[Collection entries]

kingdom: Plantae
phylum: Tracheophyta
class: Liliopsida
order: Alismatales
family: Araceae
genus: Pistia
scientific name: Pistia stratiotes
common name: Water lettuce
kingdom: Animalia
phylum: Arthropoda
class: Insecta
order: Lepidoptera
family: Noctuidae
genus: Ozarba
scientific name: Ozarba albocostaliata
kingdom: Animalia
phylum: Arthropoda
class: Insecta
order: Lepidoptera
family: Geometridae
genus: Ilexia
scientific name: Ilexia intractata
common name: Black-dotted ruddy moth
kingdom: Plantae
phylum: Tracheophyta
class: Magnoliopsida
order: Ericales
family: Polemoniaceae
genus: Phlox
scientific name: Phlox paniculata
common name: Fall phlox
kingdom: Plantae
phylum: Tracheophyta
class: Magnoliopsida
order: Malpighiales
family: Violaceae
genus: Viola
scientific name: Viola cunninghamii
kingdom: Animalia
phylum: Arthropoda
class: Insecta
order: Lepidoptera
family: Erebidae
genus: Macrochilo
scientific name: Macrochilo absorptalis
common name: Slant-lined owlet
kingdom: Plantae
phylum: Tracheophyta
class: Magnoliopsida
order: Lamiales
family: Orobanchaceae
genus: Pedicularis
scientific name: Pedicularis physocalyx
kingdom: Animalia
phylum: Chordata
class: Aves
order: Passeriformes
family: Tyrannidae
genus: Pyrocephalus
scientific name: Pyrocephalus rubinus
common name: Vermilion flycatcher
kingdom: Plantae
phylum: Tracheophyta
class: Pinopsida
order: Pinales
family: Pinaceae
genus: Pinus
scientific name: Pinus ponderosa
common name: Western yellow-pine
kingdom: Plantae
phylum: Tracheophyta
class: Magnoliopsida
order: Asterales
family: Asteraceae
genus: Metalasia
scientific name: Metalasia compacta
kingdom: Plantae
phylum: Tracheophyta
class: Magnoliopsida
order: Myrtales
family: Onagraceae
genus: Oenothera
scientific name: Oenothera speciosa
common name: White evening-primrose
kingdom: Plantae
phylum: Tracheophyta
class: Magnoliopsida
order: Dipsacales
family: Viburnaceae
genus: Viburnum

# [Aim]
Rewrite the lines from all the rows above as a single numbered list, skipping any blank lines.

# [Exercise solution]
1. kingdom: Plantae
2. phylum: Tracheophyta
3. class: Liliopsida
4. order: Alismatales
5. family: Araceae
6. genus: Pistia
7. scientific name: Pistia stratiotes
8. common name: Water lettuce
9. kingdom: Animalia
10. phylum: Arthropoda
11. class: Insecta
12. order: Lepidoptera
13. family: Noctuidae
14. genus: Ozarba
15. scientific name: Ozarba albocostaliata
16. kingdom: Animalia
17. phylum: Arthropoda
18. class: Insecta
19. order: Lepidoptera
20. family: Geometridae
21. genus: Ilexia
22. scientific name: Ilexia intractata
23. common name: Black-dotted ruddy moth
24. kingdom: Plantae
25. phylum: Tracheophyta
26. class: Magnoliopsida
27. order: Ericales
28. family: Polemoniaceae
29. genus: Phlox
30. scientific name: Phlox paniculata
31. common name: Fall phlox
32. kingdom: Plantae
33. phylum: Tracheophyta
34. class: Magnoliopsida
35. order: Malpighiales
36. family: Violaceae
37. genus: Viola
38. scientific name: Viola cunninghamii
39. kingdom: Animalia
40. phylum: Arthropoda
41. class: Insecta
42. order: Lepidoptera
43. family: Erebidae
44. genus: Macrochilo
45. scientific name: Macrochilo absorptalis
46. common name: Slant-lined owlet
47. kingdom: Plantae
48. phylum: Tracheophyta
49. class: Magnoliopsida
50. order: Lamiales
51. family: Orobanchaceae
52. genus: Pedicularis
53. scientific name: Pedicularis physocalyx
54. kingdom: Animalia
55. phylum: Chordata
56. class: Aves
57. order: Passeriformes
58. family: Tyrannidae
59. genus: Pyrocephalus
60. scientific name: Pyrocephalus rubinus
61. common name: Vermilion flycatcher
62. kingdom: Plantae
63. phylum: Tracheophyta
64. class: Pinopsida
65. order: Pinales
66. family: Pinaceae
67. genus: Pinus
68. scientific name: Pinus ponderosa
69. common name: Western yellow-pine
70. kingdom: Plantae
71. phylum: Tracheophyta
72. class: Magnoliopsida
73. order: Asterales
74. family: Asteraceae
75. genus: Metalasia
76. scientific name: Metalasia compacta
77. kingdom: Plantae
78. phylum: Tracheophyta
79. class: Magnoliopsida
80. order: Myrtales
81. family: Onagraceae
82. genus: Oenothera
83. scientific name: Oenothera speciosa
84. common name: White evening-primrose
85. kingdom: Plantae
86. phylum: Tracheophyta
87. class: Magnoliopsida
88. order: Dipsacales
89. family: Viburnaceae
90. genus: Viburnum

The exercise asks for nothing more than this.